Sa mort est un coup terrible pour Kaboul. Le président afghan, Hamid Karzaï, a condamné l’attaque et rendu hommage au défunt, « fils courageux de cette terre qui s’est opposé aux ingérences étrangères, au terrorisme et au meurtre ». Populaire et respecté, Khakrezwal était un farouche adversaire des taliban et du gouverneur de la province, Assadôllah Khalid. En revanche, il soutenait la présence militaire étrangère.
L’assassinat de Malim Akbar Khakrezwal renvoie à la situation politico-militaire qui prévaut dans le district d’Arghandâb, région prospère du nord de Kandahâr où la présence des taliban est minimale. Le district est convoité par les taliban depuis la disparition de l’homme fort de la région, le mollah Naqibollah, emporté en octobre dernier par une crise cardiaque. Malim Akbar Khakrezwal était l’un des plus proches collaborateurs du mollah Naqibollah.
Quinze jours après sa disparition, près de 600 taliban ont pris le contrôle du district avant d’en être chassés trois jours plus tard par une opération des forces américaines, canadiennes et afghanes. Symboliquement, les taliban se sont emparés de la maison du Naqibollah, poussant l’humiliation jusqu’à danser sur le toit de la demeure.
Trois semaines après avoir été chassés du district, les taliban signaient leur retour dans la région par l’attaque nocturne d’un commissariat conduite grâce à des complicités internes. L’opération s’est soldée par la mort de sept policiers. L’enquête a révélé que les taliban avaient infiltré un de leurs hommes au sein de la police locale. L’homme a probablement bénéficié de la mansuétude du chef du commissariat qui avait été mis en garde par le chef du district, Karimollah Naqibi, fils du mollah Naqibollah âgé de 25 ans. Une autre attaque meurtrière s’est produite en avril dernier grâce à des complicités internes.
Le 17 février 2008, une nouvelle étape a été franchie.

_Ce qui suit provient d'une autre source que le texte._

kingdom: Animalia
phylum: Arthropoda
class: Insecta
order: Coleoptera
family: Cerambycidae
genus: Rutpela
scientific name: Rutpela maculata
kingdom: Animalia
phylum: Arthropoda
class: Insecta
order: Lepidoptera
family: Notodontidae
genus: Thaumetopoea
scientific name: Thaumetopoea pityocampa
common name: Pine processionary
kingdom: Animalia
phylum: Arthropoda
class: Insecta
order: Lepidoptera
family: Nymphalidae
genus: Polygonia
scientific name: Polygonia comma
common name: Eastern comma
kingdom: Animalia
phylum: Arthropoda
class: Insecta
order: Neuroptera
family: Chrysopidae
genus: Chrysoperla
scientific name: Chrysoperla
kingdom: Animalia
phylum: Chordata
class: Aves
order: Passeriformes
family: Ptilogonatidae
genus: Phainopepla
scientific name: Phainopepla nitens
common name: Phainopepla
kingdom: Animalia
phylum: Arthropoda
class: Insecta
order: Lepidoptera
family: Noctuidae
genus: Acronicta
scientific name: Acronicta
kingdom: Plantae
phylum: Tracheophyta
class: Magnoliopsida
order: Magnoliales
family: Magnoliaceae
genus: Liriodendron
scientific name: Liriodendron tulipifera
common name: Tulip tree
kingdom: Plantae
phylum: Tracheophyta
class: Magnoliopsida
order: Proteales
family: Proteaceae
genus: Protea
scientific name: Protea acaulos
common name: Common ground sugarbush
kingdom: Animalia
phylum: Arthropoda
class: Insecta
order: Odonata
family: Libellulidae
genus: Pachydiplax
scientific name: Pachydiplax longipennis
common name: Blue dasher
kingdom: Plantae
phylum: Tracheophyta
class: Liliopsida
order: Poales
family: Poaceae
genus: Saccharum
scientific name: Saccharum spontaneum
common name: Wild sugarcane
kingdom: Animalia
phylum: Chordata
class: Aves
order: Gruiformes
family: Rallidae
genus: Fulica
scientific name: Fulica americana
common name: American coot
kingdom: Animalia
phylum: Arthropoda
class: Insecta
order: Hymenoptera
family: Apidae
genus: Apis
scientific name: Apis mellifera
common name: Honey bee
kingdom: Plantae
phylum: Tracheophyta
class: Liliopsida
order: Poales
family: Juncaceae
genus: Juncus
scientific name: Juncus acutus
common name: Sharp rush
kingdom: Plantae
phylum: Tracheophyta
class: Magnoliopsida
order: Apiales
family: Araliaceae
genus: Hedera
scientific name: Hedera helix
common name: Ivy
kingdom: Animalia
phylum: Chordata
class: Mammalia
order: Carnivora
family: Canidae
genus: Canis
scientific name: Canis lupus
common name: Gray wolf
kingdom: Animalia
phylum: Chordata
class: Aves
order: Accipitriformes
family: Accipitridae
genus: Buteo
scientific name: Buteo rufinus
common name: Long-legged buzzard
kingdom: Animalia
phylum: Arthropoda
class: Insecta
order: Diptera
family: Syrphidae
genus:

Une centaine de personnes qui assistaient à des combats de chiens dans le district d’Arghandâb ont été tués dans un attentat-suicide dont la cible était Abdoul Hakim Jan.
Ancien chef de la police provinciale et leader de la tribu Alikozaï, Abdoul Hakim Jan avait été récemment chargé par le gouvernement de Kaboul de protéger le district d’Arghandâb, verrou stratégique qui commande l’accès à Kandahâr par le nord. Pour ce faire, il avait créé une milice composée de membres de la tribu Alikozaï.
Les Alikozaï n’ont pas été affaiblis par les seuls taliban. Ils ont également été les grands perdants des luttes tribales, arbitrées par Kaboul, pour le contrôle de la province de Kandahâr entre 2001 et 2003.
Fin 2001, à la chute des taliban, trois tribus convoitent le pouvoir à Kandahâr :
les Alikozaï rassemblées derrière le mollah Naqibollah,
les Poplazaï, ethnie du président Karzaï relayée localement par son frère, Ahmad Wali,
les Barakzaï dirigés par Gôl Agha Sherzaï.
Les Alikozaï s’emparèrent des forces de sécurité. Gôl Agha Sherzaï prit le contrôle de l’administration et mit la main sur les douanes. Ahmad Wali Karzaï ne se contenta qu’un temps des miettes. Il manœuvra pour marginaliser les Alikozaï, puis Gôl Agha Sherzaï.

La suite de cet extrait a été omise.